Exploiting Global Contextual Information for Document-level Named Entity
Recognition
- URL: http://arxiv.org/abs/2106.00887v1
- Date: Wed, 2 Jun 2021 01:52:07 GMT
- Title: Exploiting Global Contextual Information for Document-level Named Entity
Recognition
- Authors: Zanbo Wang, Wei Wei, Xianling Mao, Shanshan Feng, Pan Zhou, Zhiyong He
and Sheng Jiang
- Abstract summary: We propose a model called Global Context enhanced Document-level NER (GCDoc)
At word-level, a document graph is constructed to model a wider range of dependencies between words.
At sentence-level, for appropriately modeling wider context beyond single sentence, we employ a cross-sentence module.
Our model reaches F1 score of 92.22 (93.40 with BERT) on CoNLL 2003 dataset and 88.32 (90.49 with BERT) on Ontonotes 5.0 dataset.
- Score: 46.99922251839363
- License: http://arxiv.org/licenses/nonexclusive-distrib/1.0/
- Abstract: Most existing named entity recognition (NER) approaches are based on sequence
labeling models, which focus on capturing the local context dependencies.
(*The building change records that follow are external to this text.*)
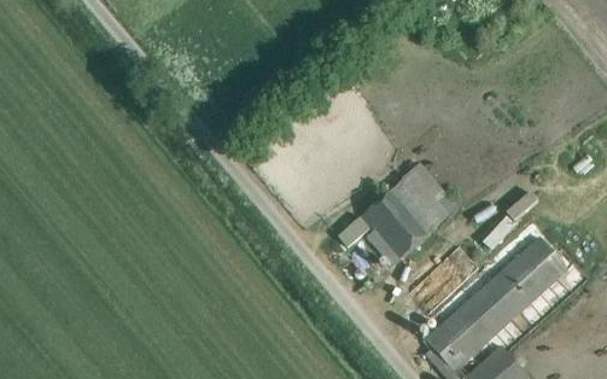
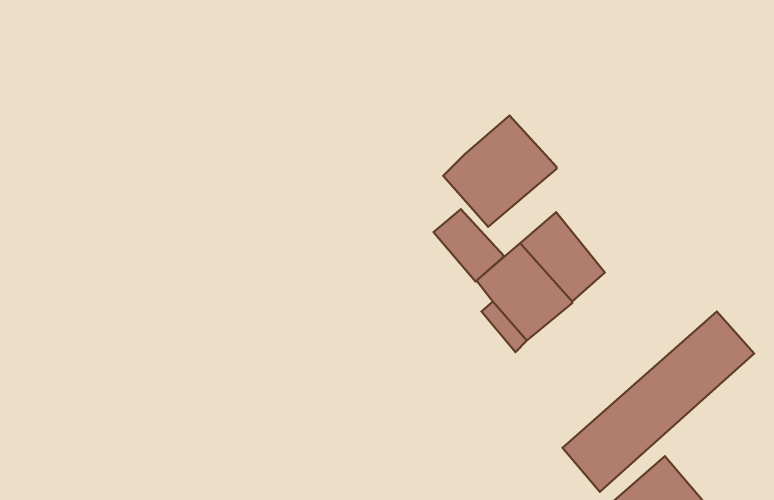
building: none -> [443,116,557,227]
building: none -> [434,209,504,281]

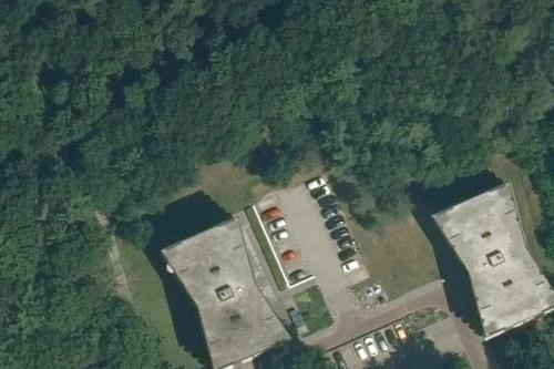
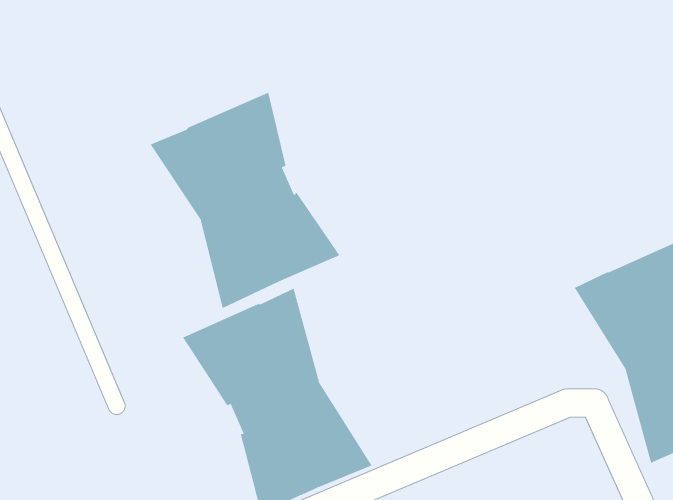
building: none -> [150,92,340,309]

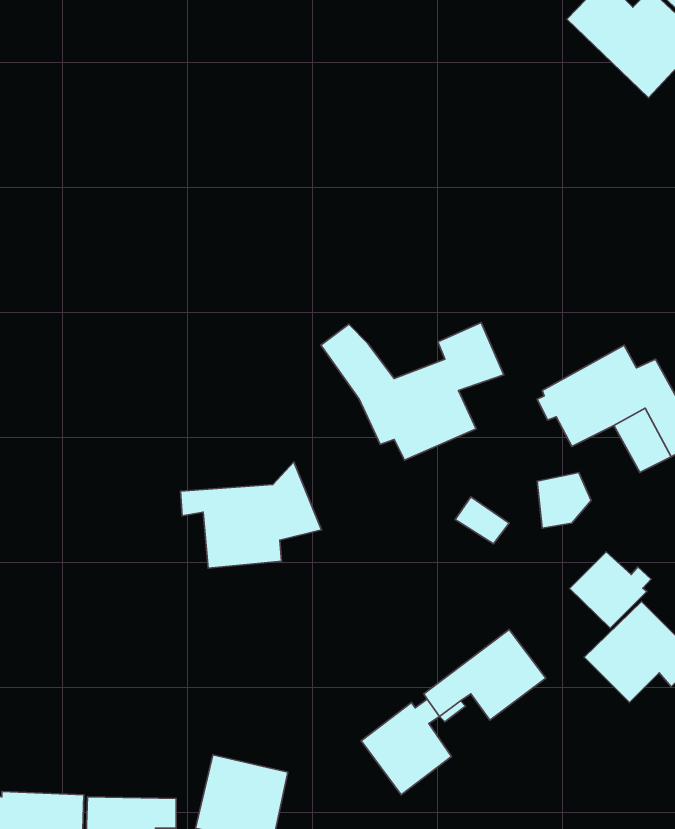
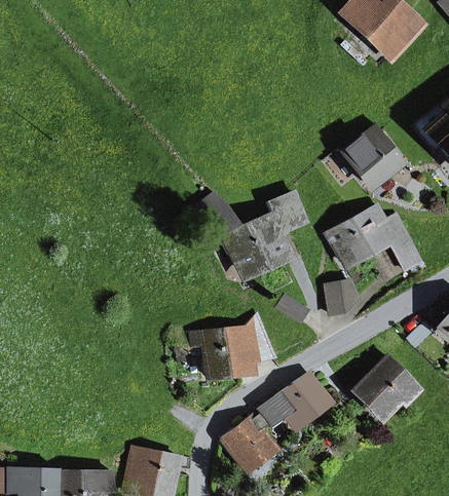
building: none -> [343,124,403,185]
building: [180,462,322,568] -> [191,314,274,377]
building: [570,552,651,628] -> none

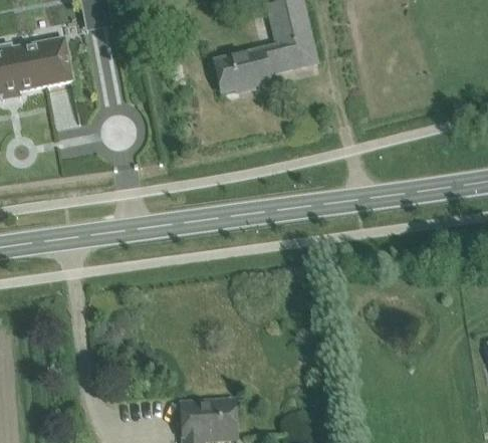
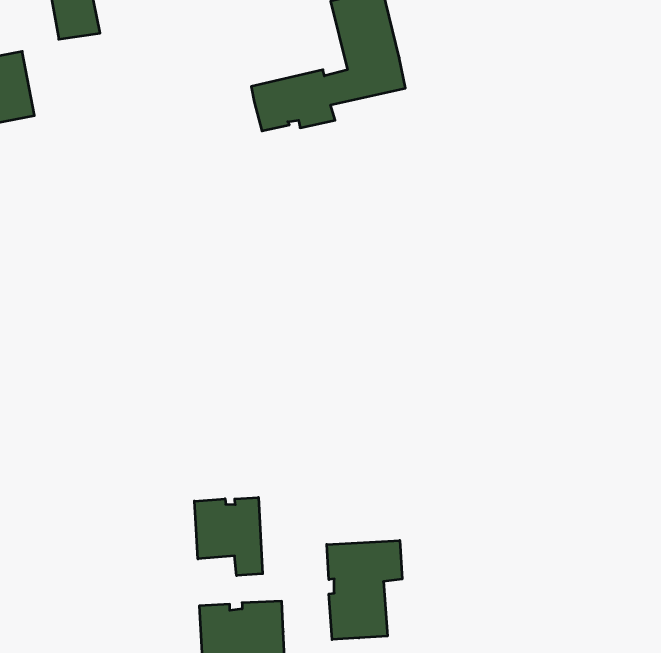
building: none -> [194,497,263,576]
building: none -> [327,540,402,640]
However, the way of taking one sentence as input prevents the modeling of
non-sequential global context, which is useful especially when local context
information is limited or ambiguous. To this end, we propose a model called
Global Context enhanced Document-level NER (GCDoc) to leverage global
contextual information from two levels, i.e., both word and sentence. At
word-level, a document graph is constructed to model a wider range of
dependencies between words, then obtain an enriched contextual representation
for each word via graph neural networks (GNN). To avoid the interference of
noise information, we further propose two strategies. First we apply the
epistemic uncertainty theory to find out tokens whose representations are less
reliable, thereby helping prune the document graph. Then a selective auxiliary
classifier is proposed to effectively learn the weight of edges in document
graph and reduce the importance of noisy neighbour nodes. At sentence-level,
for appropriately modeling wider context beyond single sentence, we employ a
cross-sentence module which encodes adjacent sentences and fuses it with the
current sentence representation via attention and gating mechanisms. Extensive
experiments on two benchmark NER datasets (CoNLL 2003 and Ontonotes 5.0 English
dataset) demonstrate the effectiveness of our proposed model. Our model reaches
F1 score of 92.22 (93.40 with BERT) on CoNLL 2003 dataset and 88.32 (90.49 with
BERT) on Ontonotes 5.0 dataset, achieving new state-of-the-art performance.